Cardiovascular diseases are the first cause of mortality in the world, causing 17.5 million deaths, representing 31% of total global mortality.[2] In France alone, despite considerable therapeutic progress, cardiovascular diseases are the root cause of around 140,000 deaths per year; they are also one of the main causes of morbidity with 11 million patients treated for vascular risk.[3] In total they represent 28 billion euros annual expenditure.

  • Arterial hypertension, the most common cardiovascular disease 

Arterial hypertension is a silent killer, not always diagnosed as there are no symptoms. Even if a blood pressure reading is practically a matter of routine at any medical check-up, only half of adults with high blood pressure know they are hypertensive, and among the patients treated, only half have well-controlled blood pressure. However, arterial hypertension is a common disease (it affects one in three adults) the complications of which are severe as it causes 62%[4] of cases of stroke for example.[5]
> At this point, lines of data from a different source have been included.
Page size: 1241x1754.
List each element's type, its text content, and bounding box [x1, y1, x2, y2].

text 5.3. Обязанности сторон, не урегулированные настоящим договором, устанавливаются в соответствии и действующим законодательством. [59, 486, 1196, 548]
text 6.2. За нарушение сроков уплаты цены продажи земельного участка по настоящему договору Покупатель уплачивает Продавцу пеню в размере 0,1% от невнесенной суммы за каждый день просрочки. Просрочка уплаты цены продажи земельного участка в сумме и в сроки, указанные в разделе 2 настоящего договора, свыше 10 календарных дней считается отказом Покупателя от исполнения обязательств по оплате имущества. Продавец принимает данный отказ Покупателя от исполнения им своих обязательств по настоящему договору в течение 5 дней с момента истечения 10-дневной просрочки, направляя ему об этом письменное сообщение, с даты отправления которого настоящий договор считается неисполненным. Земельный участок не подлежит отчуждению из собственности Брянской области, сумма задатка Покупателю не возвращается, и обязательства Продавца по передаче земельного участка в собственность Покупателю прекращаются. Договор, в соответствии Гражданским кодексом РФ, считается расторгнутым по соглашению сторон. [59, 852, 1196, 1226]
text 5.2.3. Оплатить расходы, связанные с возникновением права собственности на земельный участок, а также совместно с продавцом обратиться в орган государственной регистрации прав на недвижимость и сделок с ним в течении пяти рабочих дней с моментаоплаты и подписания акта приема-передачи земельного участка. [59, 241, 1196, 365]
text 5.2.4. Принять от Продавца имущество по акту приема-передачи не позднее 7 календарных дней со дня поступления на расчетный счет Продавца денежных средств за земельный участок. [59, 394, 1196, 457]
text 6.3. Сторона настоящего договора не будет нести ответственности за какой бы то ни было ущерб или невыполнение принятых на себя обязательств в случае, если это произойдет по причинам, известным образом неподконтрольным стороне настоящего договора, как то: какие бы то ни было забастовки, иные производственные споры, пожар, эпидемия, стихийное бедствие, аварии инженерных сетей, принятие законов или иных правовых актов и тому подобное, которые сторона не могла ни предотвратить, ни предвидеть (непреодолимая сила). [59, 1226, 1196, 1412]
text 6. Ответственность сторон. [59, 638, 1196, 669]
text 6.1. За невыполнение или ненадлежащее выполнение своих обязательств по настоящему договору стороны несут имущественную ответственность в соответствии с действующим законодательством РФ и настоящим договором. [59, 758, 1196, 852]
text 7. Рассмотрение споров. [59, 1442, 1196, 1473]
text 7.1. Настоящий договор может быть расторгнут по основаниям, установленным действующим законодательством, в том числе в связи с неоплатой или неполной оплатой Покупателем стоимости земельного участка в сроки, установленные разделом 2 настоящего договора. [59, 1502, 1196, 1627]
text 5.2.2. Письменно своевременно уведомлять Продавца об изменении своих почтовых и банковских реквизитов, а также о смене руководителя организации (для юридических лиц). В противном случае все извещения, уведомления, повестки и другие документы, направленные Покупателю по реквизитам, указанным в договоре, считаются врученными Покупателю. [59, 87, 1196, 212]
  • Heart failure, the 1st cause of hospitalisation in France among adults

40 million[6] people suffer from heart failure worldwide and more than 1 million in France alone. The frequency of the disease has doubled in 10 years. Heart failure kills and its prognosis is always especially dark.

  • Restrictive and not always effective treatments

The most recent drugs used in arterial hypertension and heart failure inhibit the Renin Angiotensin Aldosterone system peripherally, which is one of the key elements of cardiovascular system regulation.

In arterial hypertension, current treatments, often used in bi or tritherapies, often have unpleasant side effects and at least 30% of hypertensive patients are poorly controlled, or even resistant. Also, 50% of patients taking an antihypertensive stop taking it within 1 year.[7]

In heart failure, different families of treatments can be combined depending on the patient, however morbidity and mortality are not lower: half of the patients die in the 3 to 5 years following onset of the symptoms of heart failure.[8]

The new therapeutic group developed by Quantum Genomics is therefore promising for millions of patients worldwide.